DATA RECORDS =
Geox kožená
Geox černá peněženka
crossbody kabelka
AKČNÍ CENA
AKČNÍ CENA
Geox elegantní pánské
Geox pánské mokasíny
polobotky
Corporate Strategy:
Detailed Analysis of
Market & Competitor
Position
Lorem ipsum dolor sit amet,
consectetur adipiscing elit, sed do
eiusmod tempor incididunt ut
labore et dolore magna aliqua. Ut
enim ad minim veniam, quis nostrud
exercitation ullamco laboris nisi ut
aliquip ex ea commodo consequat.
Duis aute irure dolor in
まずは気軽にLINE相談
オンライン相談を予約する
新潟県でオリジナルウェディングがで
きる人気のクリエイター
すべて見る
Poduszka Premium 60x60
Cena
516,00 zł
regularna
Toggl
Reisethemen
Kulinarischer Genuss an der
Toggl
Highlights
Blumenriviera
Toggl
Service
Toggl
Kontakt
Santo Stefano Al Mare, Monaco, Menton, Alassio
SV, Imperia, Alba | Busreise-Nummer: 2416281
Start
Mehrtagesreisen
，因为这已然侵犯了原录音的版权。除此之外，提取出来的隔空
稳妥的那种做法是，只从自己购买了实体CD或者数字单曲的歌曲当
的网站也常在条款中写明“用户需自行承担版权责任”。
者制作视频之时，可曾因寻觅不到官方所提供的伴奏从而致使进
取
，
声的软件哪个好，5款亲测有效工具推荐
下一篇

---

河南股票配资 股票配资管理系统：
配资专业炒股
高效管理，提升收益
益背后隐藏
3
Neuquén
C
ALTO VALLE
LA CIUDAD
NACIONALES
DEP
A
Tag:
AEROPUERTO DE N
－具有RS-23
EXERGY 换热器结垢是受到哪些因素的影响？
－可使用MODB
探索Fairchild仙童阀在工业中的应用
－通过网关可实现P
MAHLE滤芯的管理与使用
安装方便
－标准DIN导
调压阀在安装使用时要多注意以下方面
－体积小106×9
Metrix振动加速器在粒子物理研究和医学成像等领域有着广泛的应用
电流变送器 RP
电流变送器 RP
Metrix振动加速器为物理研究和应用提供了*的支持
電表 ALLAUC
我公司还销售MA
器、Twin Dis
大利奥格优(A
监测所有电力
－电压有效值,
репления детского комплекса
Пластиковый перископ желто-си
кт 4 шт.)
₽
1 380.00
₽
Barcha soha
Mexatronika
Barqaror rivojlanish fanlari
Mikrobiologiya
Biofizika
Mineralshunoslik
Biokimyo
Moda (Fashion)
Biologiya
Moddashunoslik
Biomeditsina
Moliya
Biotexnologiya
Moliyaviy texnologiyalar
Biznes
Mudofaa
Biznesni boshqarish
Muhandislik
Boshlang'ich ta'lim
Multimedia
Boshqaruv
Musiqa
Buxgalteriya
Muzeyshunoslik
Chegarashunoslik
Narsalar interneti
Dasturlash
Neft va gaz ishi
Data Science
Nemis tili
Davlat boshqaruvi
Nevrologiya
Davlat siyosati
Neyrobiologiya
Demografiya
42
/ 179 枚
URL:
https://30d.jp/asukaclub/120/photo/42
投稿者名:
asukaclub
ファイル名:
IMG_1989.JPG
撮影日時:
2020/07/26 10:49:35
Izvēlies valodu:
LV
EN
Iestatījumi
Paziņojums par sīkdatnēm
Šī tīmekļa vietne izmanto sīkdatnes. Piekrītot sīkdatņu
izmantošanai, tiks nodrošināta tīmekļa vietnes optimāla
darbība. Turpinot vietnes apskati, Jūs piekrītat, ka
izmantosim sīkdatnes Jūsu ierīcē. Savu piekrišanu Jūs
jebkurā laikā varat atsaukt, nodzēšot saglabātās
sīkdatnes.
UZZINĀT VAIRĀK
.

* * *

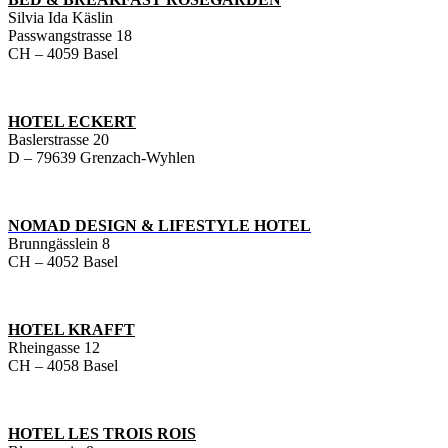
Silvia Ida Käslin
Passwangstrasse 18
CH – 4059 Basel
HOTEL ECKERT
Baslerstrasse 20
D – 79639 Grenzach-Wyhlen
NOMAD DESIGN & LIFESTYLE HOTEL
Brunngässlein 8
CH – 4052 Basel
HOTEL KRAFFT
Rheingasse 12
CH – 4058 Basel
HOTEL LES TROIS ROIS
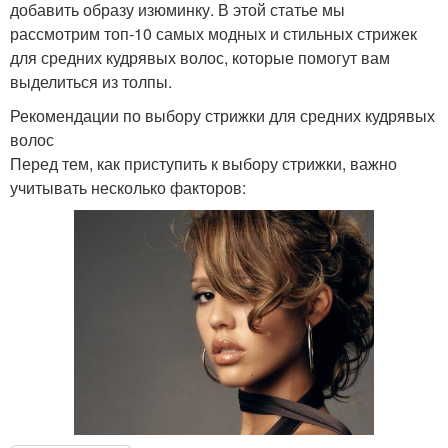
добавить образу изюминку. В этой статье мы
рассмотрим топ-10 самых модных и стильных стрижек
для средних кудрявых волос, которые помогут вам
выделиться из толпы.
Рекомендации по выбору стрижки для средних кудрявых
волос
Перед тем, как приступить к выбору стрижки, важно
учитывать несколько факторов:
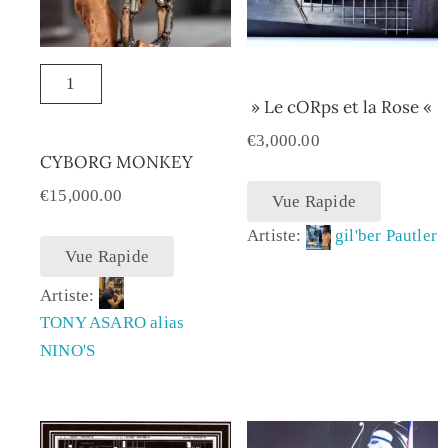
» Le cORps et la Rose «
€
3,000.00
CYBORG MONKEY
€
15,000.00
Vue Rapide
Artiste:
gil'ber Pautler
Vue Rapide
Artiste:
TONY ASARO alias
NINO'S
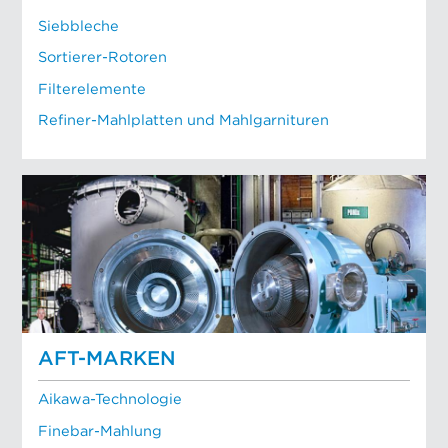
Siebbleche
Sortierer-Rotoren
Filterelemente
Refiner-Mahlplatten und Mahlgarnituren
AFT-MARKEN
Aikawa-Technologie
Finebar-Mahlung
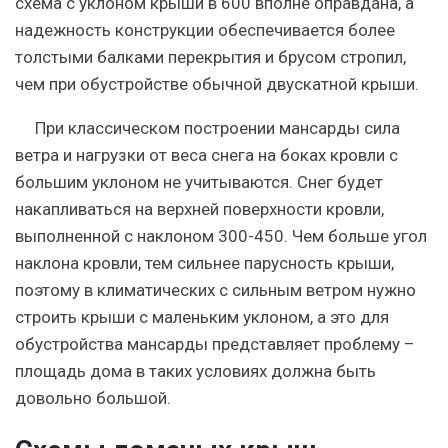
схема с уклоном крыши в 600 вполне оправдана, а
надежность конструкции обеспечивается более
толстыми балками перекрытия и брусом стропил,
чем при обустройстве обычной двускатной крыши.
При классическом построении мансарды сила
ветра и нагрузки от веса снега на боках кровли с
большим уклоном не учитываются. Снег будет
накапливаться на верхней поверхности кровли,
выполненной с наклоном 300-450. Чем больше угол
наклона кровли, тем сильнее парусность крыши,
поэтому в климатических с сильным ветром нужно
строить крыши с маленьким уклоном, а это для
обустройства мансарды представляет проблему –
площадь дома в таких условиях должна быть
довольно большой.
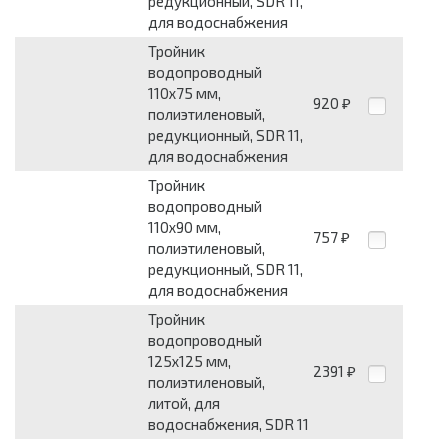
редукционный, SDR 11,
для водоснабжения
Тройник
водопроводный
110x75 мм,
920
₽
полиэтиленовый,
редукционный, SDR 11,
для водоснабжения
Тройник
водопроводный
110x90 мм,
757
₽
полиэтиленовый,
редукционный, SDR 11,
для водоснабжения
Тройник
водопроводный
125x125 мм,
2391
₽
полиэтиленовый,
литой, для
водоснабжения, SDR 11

YOUR ASSIGNMENT = Only the lines above starting with the one with "Geox kožená" and going through the one with "enim ad minim veniam, quis nostrud" are to be copied, word for word and with both ends kept.

ANSWER SPACE =
Geox kožená
Geox černá peněženka
crossbody kabelka
AKČNÍ CENA
AKČNÍ CENA
Geox elegantní pánské
Geox pánské mokasíny
polobotky
Corporate Strategy:
Detailed Analysis of
Market & Competitor
Position
Lorem ipsum dolor sit amet,
consectetur adipiscing elit, sed do
eiusmod tempor incididunt ut
labore et dolore magna aliqua. Ut
enim ad minim veniam, quis nostrud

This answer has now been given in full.